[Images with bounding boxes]
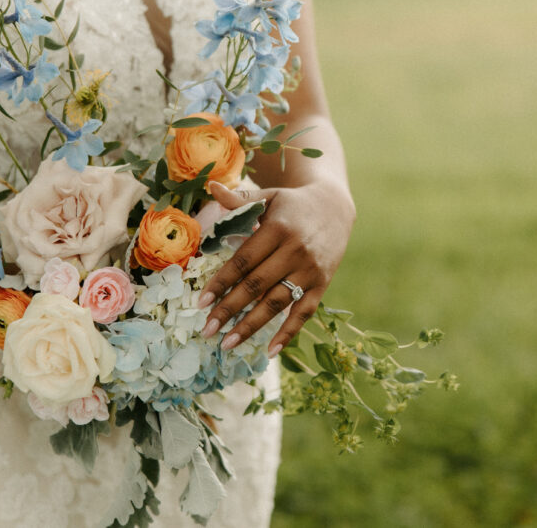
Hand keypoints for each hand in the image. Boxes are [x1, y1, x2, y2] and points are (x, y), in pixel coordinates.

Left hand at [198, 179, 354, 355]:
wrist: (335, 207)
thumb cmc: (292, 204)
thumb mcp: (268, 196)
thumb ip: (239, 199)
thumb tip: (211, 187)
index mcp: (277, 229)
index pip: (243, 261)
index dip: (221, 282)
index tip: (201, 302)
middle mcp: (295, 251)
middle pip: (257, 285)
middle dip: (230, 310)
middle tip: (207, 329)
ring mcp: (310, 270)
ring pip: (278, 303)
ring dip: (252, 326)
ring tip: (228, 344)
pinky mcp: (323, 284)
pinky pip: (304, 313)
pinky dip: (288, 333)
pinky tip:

TASK PROMPT: Starting at the line that contains "thumb tip: (211, 187)", retype each remaining line of the records exactly; that line and the last line are both included.

EXPECTED ANSWER:
thumb tip: (211, 187)
index mcp: (277, 229)
index pip: (243, 261)
index dip: (221, 282)
index tip: (201, 302)
middle mcp: (295, 251)
middle pip: (257, 285)
middle dip: (230, 310)
middle tip: (207, 329)
ring mcp: (310, 270)
ring pip: (278, 303)
ring dip: (252, 326)
ring tip: (228, 344)
pinky mcp: (323, 284)
pinky pip: (304, 313)
pinky dip: (288, 333)
pinky tip:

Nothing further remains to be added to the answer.